# GIVEN DATA
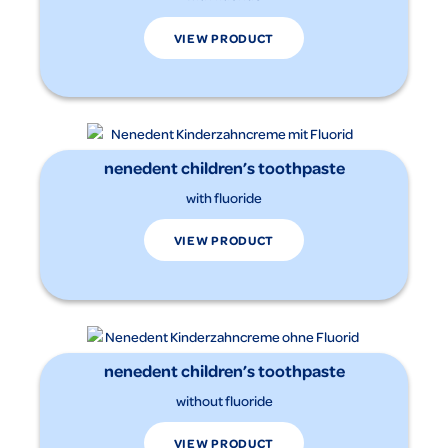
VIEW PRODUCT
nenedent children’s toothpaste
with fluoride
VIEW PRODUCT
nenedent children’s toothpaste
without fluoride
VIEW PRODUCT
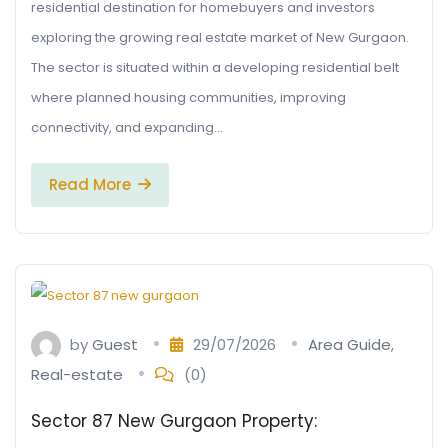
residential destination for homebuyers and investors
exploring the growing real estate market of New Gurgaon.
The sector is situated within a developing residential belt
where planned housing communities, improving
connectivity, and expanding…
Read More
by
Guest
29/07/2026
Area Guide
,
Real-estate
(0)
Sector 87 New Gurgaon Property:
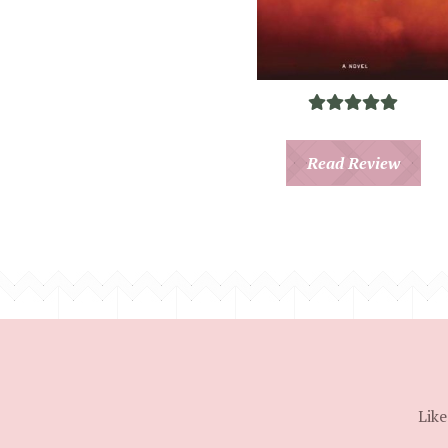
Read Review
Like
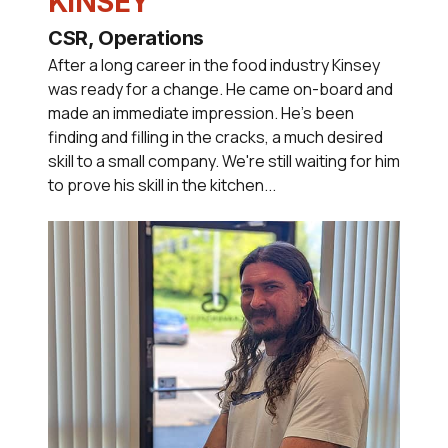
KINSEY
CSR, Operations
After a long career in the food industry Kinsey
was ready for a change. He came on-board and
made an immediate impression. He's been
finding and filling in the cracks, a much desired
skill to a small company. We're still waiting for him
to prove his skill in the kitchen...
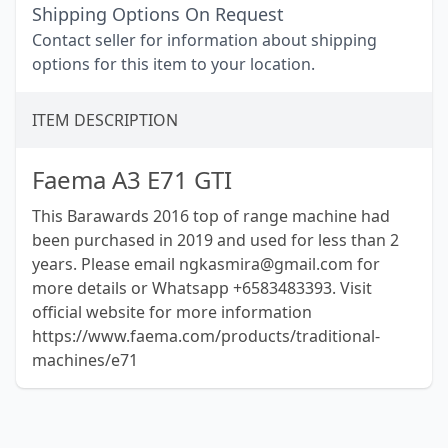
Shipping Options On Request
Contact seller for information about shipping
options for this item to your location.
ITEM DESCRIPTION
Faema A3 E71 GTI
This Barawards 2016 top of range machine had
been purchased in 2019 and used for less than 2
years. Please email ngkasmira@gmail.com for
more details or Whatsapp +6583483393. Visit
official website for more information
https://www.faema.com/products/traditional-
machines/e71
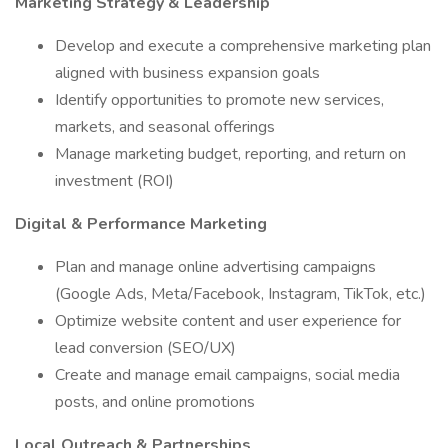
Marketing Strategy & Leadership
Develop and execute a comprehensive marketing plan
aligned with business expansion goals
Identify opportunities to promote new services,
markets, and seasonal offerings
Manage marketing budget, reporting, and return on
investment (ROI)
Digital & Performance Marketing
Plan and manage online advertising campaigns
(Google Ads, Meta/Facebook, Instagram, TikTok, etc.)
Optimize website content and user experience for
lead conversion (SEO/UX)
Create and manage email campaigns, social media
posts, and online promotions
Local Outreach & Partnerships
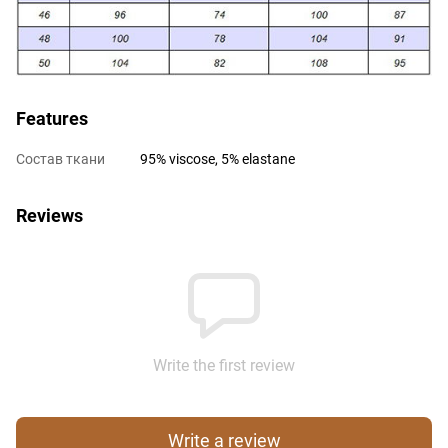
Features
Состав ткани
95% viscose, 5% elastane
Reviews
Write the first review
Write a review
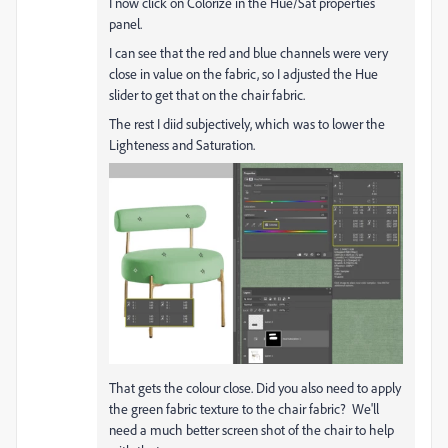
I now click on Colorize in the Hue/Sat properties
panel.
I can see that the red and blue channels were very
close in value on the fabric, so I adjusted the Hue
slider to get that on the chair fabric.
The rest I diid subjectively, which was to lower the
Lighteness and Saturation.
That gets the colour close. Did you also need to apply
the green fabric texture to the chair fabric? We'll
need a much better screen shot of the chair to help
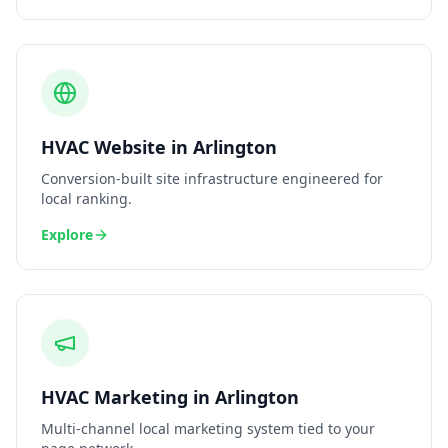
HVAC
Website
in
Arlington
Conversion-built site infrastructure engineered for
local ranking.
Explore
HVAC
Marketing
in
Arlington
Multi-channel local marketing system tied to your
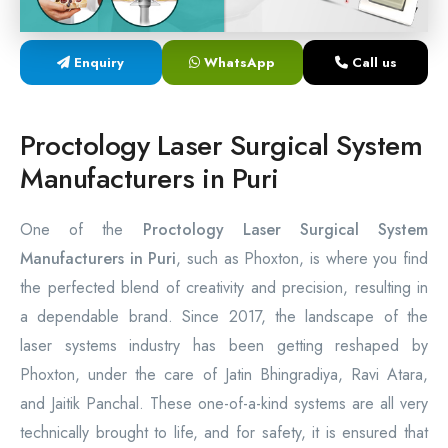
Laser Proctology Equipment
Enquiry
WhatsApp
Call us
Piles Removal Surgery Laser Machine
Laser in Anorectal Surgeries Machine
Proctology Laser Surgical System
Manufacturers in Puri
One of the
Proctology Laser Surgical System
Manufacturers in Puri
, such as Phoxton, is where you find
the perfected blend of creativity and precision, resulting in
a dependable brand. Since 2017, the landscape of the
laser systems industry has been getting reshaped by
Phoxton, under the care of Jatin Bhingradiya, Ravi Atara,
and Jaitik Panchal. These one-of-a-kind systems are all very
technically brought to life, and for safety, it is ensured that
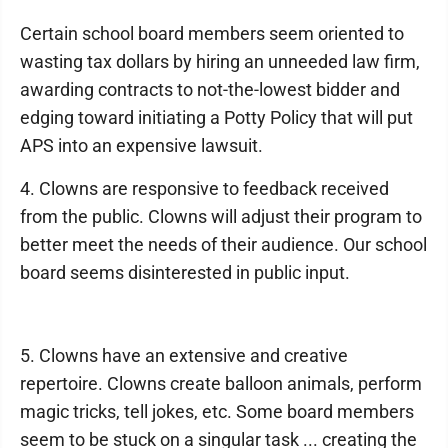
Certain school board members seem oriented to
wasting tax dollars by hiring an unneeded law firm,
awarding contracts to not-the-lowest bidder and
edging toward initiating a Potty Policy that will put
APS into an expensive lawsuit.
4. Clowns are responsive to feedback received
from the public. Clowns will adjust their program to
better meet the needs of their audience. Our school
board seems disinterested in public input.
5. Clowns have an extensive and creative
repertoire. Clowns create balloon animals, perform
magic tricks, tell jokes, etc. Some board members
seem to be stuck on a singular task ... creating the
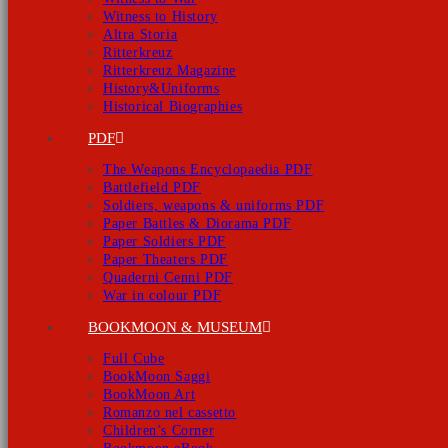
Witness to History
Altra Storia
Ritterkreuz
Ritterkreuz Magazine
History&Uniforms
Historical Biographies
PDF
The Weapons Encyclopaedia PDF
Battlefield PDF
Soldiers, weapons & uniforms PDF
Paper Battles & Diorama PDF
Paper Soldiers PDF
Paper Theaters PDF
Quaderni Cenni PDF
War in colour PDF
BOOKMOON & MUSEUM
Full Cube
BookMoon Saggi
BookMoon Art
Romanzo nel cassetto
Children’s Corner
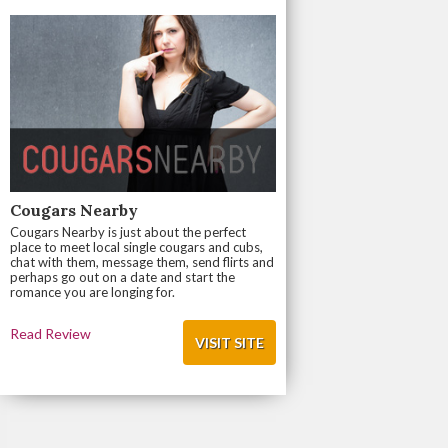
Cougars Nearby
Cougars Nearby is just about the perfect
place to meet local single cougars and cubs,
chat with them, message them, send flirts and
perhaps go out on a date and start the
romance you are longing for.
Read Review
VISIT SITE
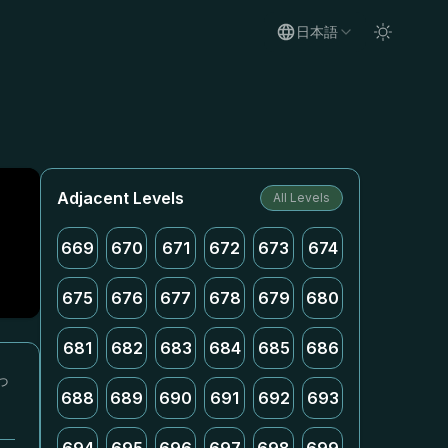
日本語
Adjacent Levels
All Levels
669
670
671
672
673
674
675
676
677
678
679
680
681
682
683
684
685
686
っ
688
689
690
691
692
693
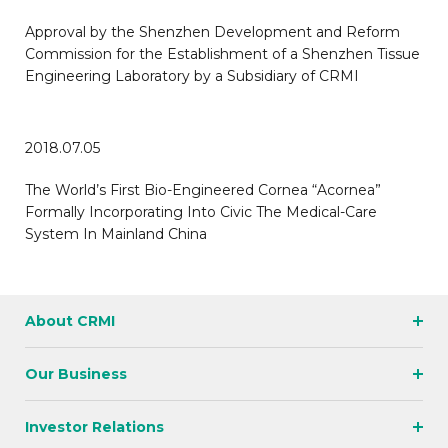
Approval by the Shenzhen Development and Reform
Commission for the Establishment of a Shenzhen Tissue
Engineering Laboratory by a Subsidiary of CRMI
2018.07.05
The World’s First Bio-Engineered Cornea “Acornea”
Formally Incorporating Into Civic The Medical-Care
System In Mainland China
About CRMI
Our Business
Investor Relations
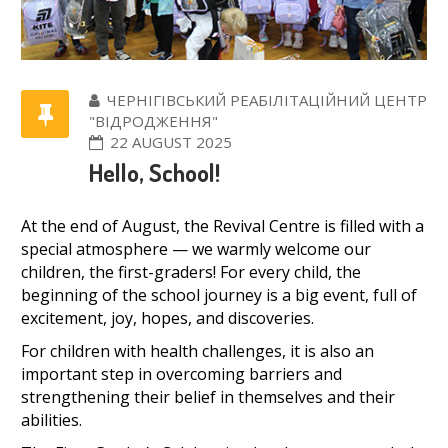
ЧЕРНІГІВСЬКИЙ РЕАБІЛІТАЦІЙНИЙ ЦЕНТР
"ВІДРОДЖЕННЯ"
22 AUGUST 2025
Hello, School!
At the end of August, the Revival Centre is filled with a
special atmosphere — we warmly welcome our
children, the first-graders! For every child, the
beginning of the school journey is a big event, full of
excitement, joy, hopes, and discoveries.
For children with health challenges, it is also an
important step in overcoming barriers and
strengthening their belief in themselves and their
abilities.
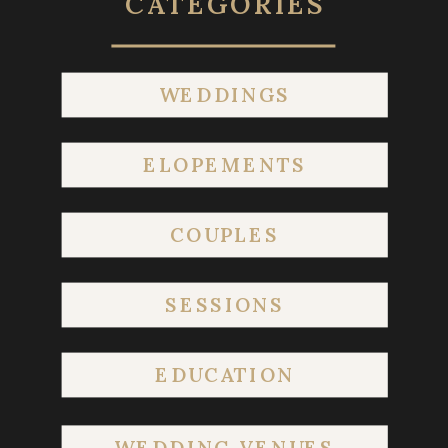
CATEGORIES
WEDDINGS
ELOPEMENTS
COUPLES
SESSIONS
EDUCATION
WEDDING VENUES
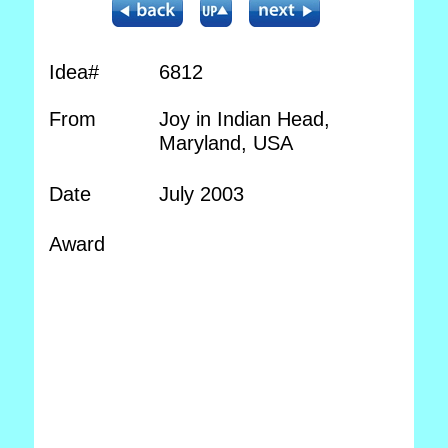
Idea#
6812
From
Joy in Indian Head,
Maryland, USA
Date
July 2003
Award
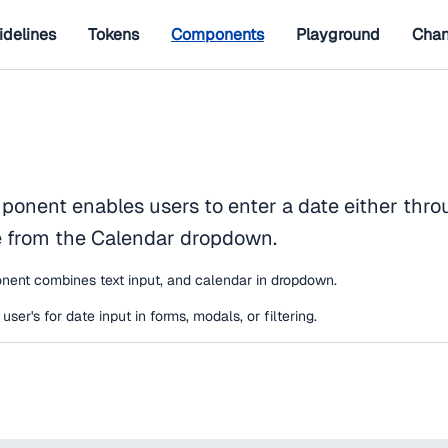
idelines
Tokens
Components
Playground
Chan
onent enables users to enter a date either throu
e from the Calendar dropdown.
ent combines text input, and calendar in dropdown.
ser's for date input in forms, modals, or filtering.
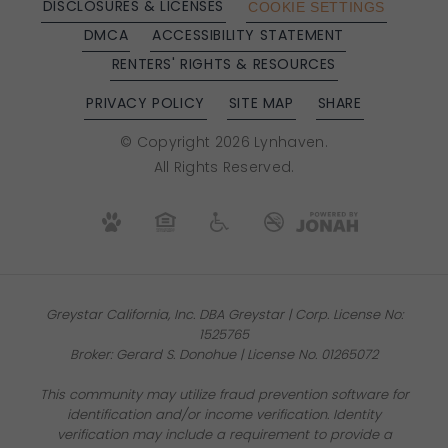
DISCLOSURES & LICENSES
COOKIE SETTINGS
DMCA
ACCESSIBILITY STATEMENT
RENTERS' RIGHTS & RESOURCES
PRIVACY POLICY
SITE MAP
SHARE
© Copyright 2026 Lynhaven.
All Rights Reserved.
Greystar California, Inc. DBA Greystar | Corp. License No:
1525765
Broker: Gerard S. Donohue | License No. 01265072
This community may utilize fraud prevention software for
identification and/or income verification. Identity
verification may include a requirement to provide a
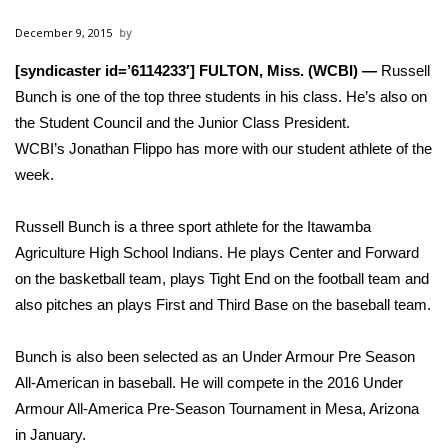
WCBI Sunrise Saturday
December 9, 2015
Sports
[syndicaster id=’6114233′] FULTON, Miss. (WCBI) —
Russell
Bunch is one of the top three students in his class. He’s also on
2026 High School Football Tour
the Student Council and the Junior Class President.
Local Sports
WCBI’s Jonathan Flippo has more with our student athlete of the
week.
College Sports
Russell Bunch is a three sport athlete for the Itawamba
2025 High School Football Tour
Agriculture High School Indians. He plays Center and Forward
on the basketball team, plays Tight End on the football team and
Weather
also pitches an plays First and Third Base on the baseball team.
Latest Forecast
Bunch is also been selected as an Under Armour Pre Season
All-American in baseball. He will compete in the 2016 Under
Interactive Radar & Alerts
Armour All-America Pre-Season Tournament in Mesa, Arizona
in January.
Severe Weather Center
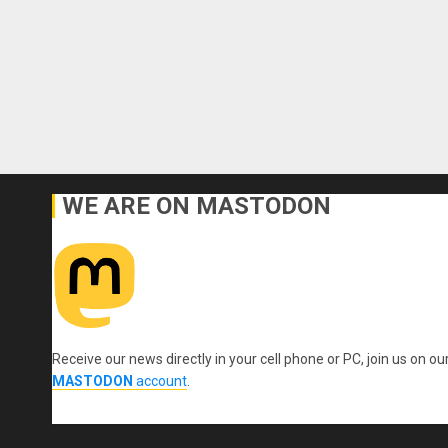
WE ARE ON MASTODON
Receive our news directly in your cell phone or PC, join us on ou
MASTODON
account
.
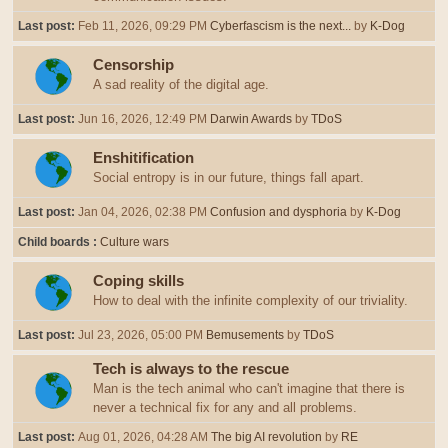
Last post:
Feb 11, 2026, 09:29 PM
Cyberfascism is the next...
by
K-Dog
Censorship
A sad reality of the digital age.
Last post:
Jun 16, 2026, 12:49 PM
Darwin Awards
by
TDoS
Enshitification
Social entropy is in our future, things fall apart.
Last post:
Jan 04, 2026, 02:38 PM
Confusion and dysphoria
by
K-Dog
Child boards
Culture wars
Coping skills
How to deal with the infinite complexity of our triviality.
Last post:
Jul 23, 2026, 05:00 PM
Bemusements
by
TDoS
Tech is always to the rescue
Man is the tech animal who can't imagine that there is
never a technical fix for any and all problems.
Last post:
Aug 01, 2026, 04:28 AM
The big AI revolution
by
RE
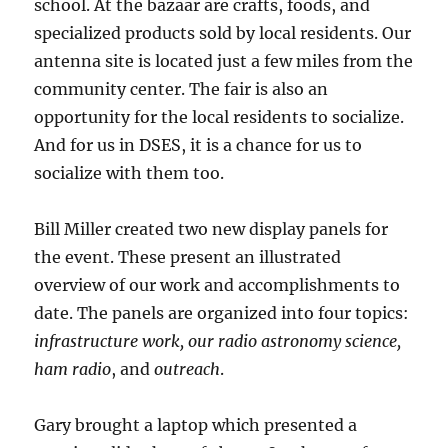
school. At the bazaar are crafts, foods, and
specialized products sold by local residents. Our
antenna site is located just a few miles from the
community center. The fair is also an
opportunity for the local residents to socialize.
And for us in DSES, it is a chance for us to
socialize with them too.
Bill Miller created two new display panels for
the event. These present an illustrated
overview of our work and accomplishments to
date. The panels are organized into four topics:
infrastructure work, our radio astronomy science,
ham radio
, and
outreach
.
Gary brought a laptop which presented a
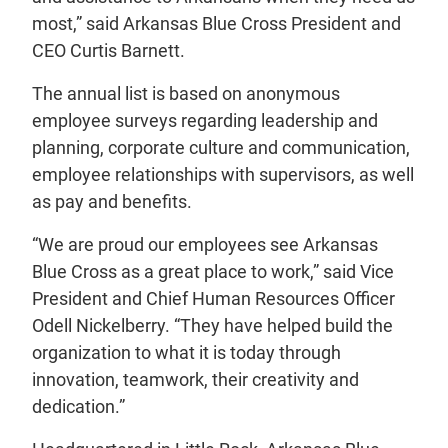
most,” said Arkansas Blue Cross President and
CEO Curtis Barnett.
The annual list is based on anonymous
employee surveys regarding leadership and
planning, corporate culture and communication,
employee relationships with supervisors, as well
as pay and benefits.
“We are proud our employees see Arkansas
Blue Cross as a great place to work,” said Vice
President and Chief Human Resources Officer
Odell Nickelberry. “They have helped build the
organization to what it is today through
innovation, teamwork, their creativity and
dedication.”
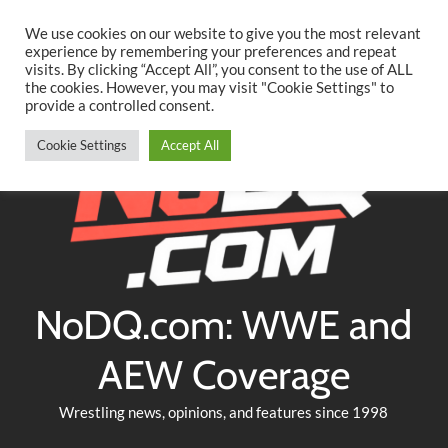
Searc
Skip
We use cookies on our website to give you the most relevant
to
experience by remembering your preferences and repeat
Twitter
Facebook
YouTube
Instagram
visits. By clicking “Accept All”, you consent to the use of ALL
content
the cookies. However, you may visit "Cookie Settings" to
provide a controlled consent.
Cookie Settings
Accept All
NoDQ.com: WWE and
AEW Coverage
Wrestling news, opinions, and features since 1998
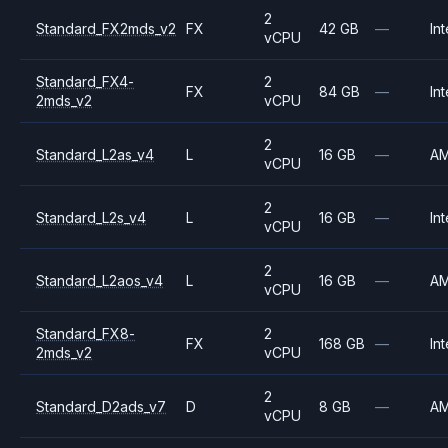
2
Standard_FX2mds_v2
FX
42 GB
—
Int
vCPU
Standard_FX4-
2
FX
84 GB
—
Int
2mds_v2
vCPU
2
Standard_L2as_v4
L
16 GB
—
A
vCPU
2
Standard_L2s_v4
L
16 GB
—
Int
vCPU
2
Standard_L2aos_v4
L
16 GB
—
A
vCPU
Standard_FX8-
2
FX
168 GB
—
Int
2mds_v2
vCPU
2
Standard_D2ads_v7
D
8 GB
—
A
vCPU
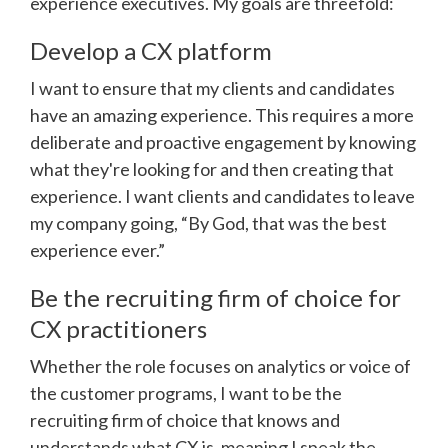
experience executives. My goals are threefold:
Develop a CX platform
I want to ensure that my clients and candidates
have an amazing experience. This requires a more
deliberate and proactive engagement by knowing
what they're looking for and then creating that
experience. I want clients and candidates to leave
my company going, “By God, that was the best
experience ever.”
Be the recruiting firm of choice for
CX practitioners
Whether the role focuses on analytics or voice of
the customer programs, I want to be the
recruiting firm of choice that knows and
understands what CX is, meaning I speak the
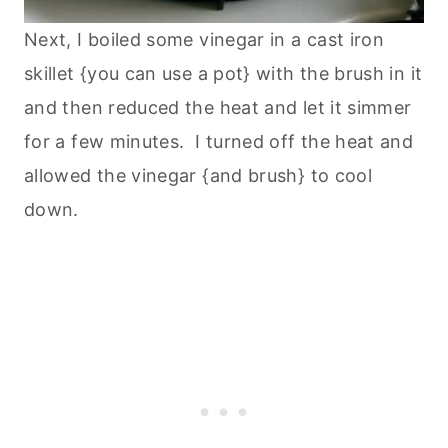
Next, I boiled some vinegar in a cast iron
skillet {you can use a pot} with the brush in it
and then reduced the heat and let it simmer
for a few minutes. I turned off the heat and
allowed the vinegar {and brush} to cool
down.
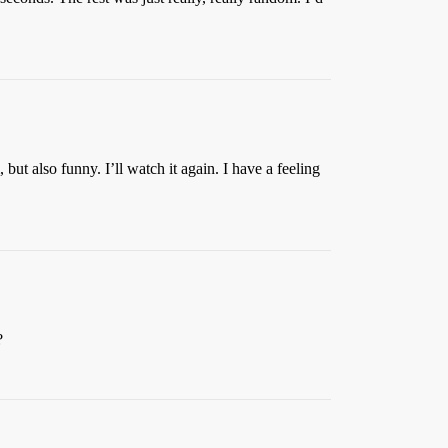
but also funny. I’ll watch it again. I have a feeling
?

# EXERCISE DETAILS
Count the lines in the items that contain the string "Instagram", matching its capitalization exactly. Give only the number.

# COMPLETED EXERCISE
2